Political orientation is a self-reported social and demographic category, not an empirically validated psychometric instrument; labels carry different meanings across countries and eras. (Modern comparative political science and the left-right spectrum, originating in the French Revolution era (late 18th century) and refined through the 19th-20th centuries)
Groups
- Progressive — Favours active reform to expand social and economic equality and to advance civil rights, often through government action and structural change.
- Liberal — Emphasises individual rights, civil liberties, and a regulated market economy, typically supporting a moderate welfare state and incremental reform.
- Social democrat — Seeks to combine a market economy with strong public services, labour protections, and redistribution achieved through democratic, reformist means.
- Democratic socialist — Advocates social ownership or strong public control of major sectors of the economy, pursued through democratic and electoral processes.
- Socialist — Holds that the means of production should be socially or collectively owned to reduce class inequality and curb private capital.
- Communist — Aims for a classless, stateless society with common ownership of the means of production, in the tradition of Marx and later theorists.
- Centrist — Positions itself between the political left and right, favouring moderation, pragmatism, and compromise over strongly ideological programmes.
- Conservative — Values tradition, social stability, and gradual change, often favouring established institutions and a limited pace of reform.
- Classical liberal — Emphasises individual liberty, free markets, private property, and limited government in the tradition of early liberal thinkers such as Locke and Smith.

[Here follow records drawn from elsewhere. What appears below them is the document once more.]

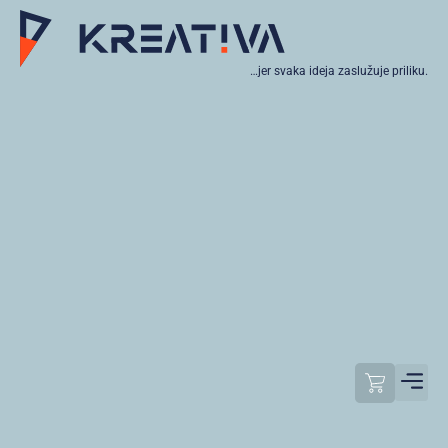
…jer svaka ideja zaslužuje priliku.
Moj raču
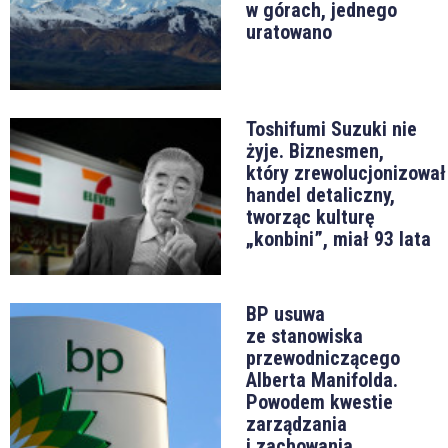
w górach, jednego
uratowano
Toshifumi Suzuki nie
żyje. Biznesmen,
który zrewolucjonizował
handel detaliczny,
tworząc kulturę
„konbini”, miał 93 lata
BP usuwa
ze stanowiska
przewodniczącego
Alberta Manifolda.
Powodem kwestie
zarządzania
i zachowania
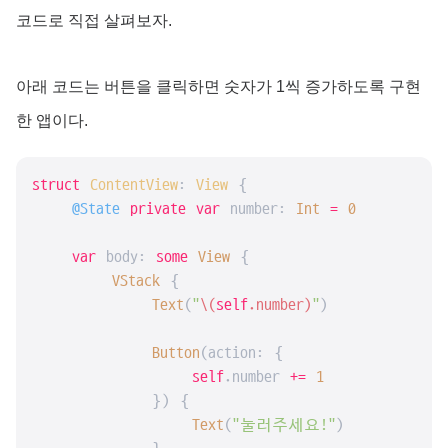
코드로 직접 살펴보자.
아래 코드는 버튼을 클릭하면 숫자가 1씩 증가하도록 구현
한 앱이다.
struct
ContentView
: 
View
{

@State
private
var
 number: 
Int
=
0
var
 body: 
some
View
 {

VStack
 {

Text
(
"
\(
self
.number)
"
)

Button
(action: {

self
.number 
+=
1
            }) {

Text
(
"눌러주세요!"
)
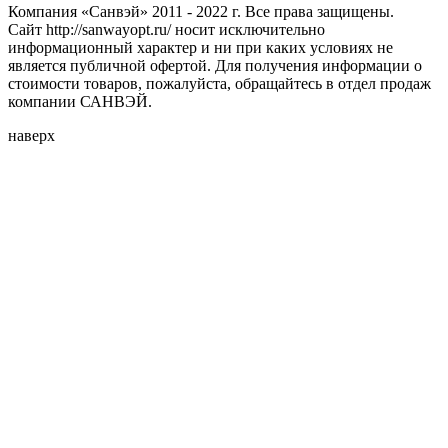
Компания «Санвэй» 2011 - 2022 г. Все права защищены.
Сайт http://sanwayopt.ru/ носит исключительно
информационный характер и ни при каких условиях не
является публичной офертой. Для получения информации о
стоимости товаров, пожалуйста, обращайтесь в отдел продаж
компании САНВЭЙ.
наверх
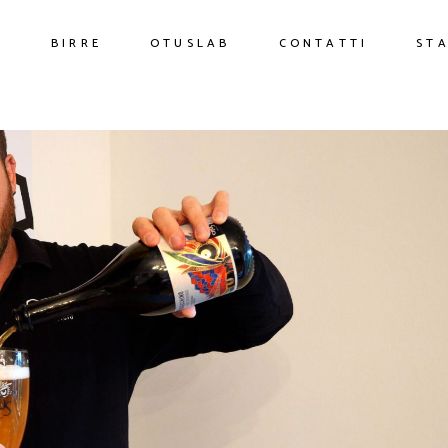
O
BIRRE
OTUSLAB
CONTATTI
ST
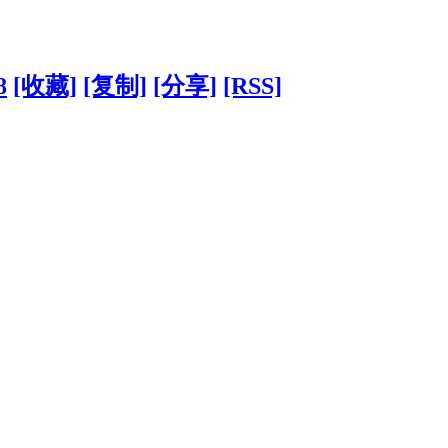
8
[收藏]
[复制]
[分享]
[RSS]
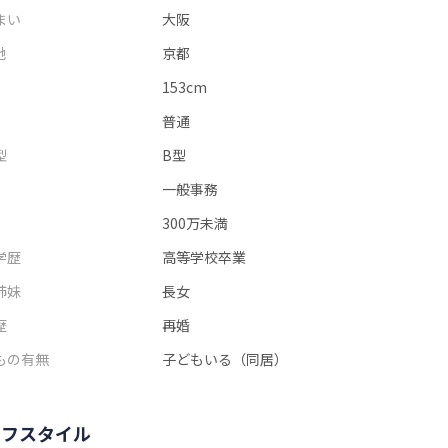
まい
大阪
地
京都
153cm
普通
型
B型
一般事務
300万未満
学歴
高等学校卒業
姉妹
長女
歴
再婚
もの有無
子どもいる（同居）
イフスタイル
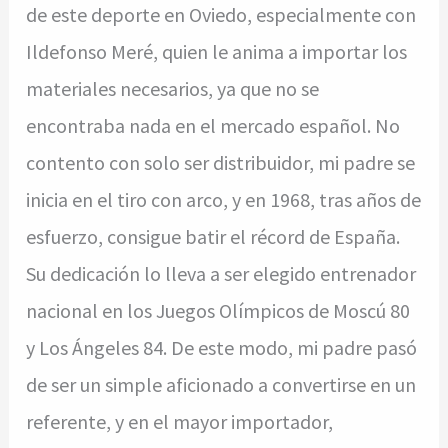
de este deporte en Oviedo, especialmente con
Ildefonso Meré, quien le anima a importar los
materiales necesarios, ya que no se
encontraba nada en el mercado español. No
contento con solo ser distribuidor, mi padre se
inicia en el tiro con arco, y en 1968, tras años de
esfuerzo, consigue batir el récord de España.
Su dedicación lo lleva a ser elegido entrenador
nacional en los Juegos Olímpicos de Moscú 80
y Los Ángeles 84. De este modo, mi padre pasó
de ser un simple aficionado a convertirse en un
referente, y en el mayor importador,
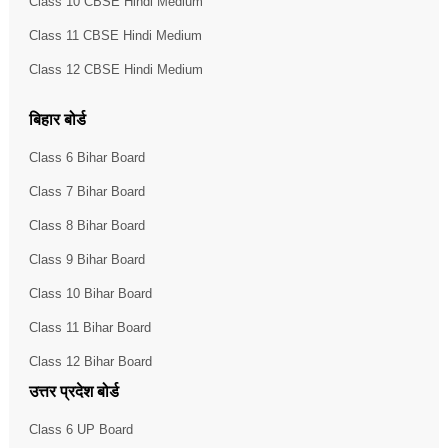
Class 10 CBSE Hindi Medium
Class 11 CBSE Hindi Medium
Class 12 CBSE Hindi Medium
बिहार बोर्ड
Class 6 Bihar Board
Class 7 Bihar Board
Class 8 Bihar Board
Class 9 Bihar Board
Class 10 Bihar Board
Class 11 Bihar Board
Class 12 Bihar Board
उत्तर प्रदेश बोर्ड
Class 6 UP Board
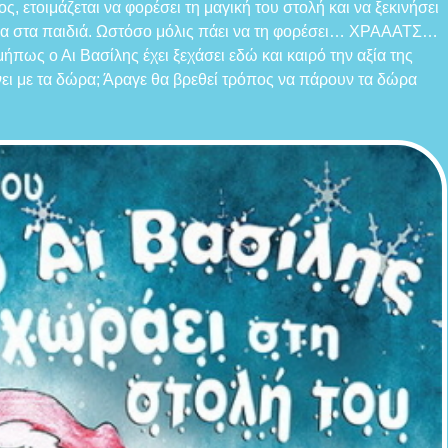
ς, ετοιμάζεται να φορέσει τη μαγική του στολή και να ξεκινήσει
δώρα στα παιδιά. Ωστόσο μόλις πάει να τη φορέσει… ΧΡΑΑΑΤΣ…
μήπως ο Αι Βασίλης έχει ξεχάσει εδώ και καιρό την αξία της
γίνει με τα δώρα; Άραγε θα βρεθεί τρόπος να πάρουν τα δώρα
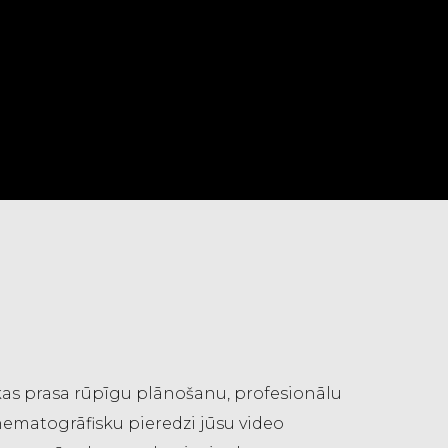
 kas prasa rūpīgu plānošanu, profesionālu
nematogrāfisku pieredzi jūsu video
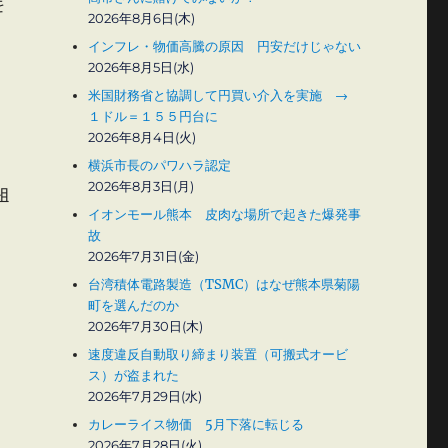
を
2026年8月6日(木)
インフレ・物価高騰の原因 円安だけじゃない
2026年8月5日(水)
米国財務省と協調して円買い介入を実施 →
１ドル＝１５５円台に
2026年8月4日(火)
横浜市長のパワハラ認定
2026年8月3日(月)
組
イオンモール熊本 皮肉な場所で起きた爆発事
故
2026年7月31日(金)
台湾積体電路製造（TSMC）はなぜ熊本県菊陽
町を選んだのか
2026年7月30日(木)
速度違反自動取り締まり装置（可搬式オービ
ス）が盗まれた
2026年7月29日(水)
カレーライス物価 5月下落に転じる
2026年7月28日(火)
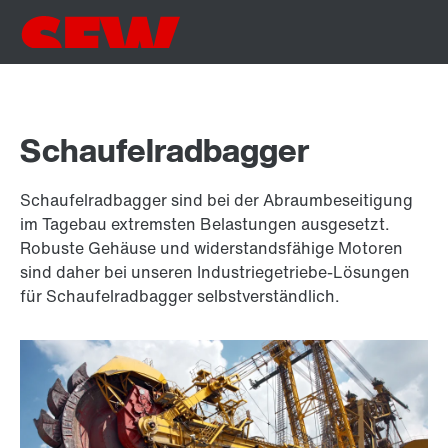
Schaufelradbagger
Schaufelradbagger sind bei der Abraumbeseitigung
im Tagebau extremsten Belastungen ausgesetzt.
Robuste Gehäuse und widerstandsfähige Motoren
sind daher bei unseren Industriegetriebe-Lösungen
für Schaufelradbagger selbstverständlich.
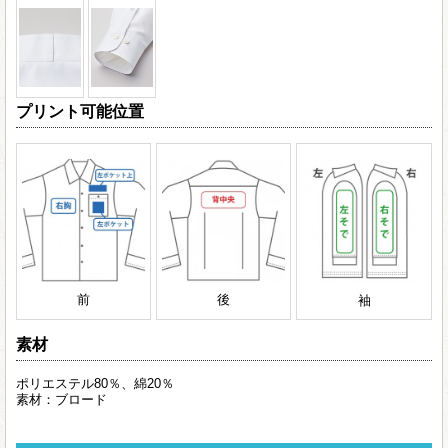
プリント可能位置
前
後
袖
素材
ポリエステル80％、綿20％
素材：ブロード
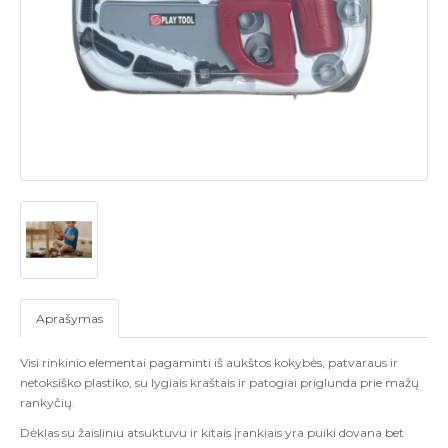
Aprašymas
Visi rinkinio elementai pagaminti iš aukštos kokybės, patvaraus ir
netoksiško plastiko, su lygiais kraštais ir patogiai priglunda prie mažų
rankyčių.
Dėklas su žaisliniu atsuktuvu ir kitais įrankiais yra puiki dovana bet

- Libertarian — Prioritises maximising individual freedom and minimising state power in both economic and personal matters.
- Green / Ecologist — Places environmental sustainability and ecological limits at the centre of politics, often alongside social justice and participatory democracy.
- Nationalist — Centres the interests, identity, and sovereignty of a particular nation, often emphasising shared culture, borders, and self-determination.
- Anarchist — Rejects compulsory state authority and hierarchy in favour of voluntary, self-organised, and cooperative social arrangements.
- Populist — Frames politics as a contest between ordinary people and a self-serving elite, claiming to represent the will of the common people; it appears on both the left and the right.
- Apolitical — Does not identify with a particular political ideology and generally takes little interest in partisan or political affairs.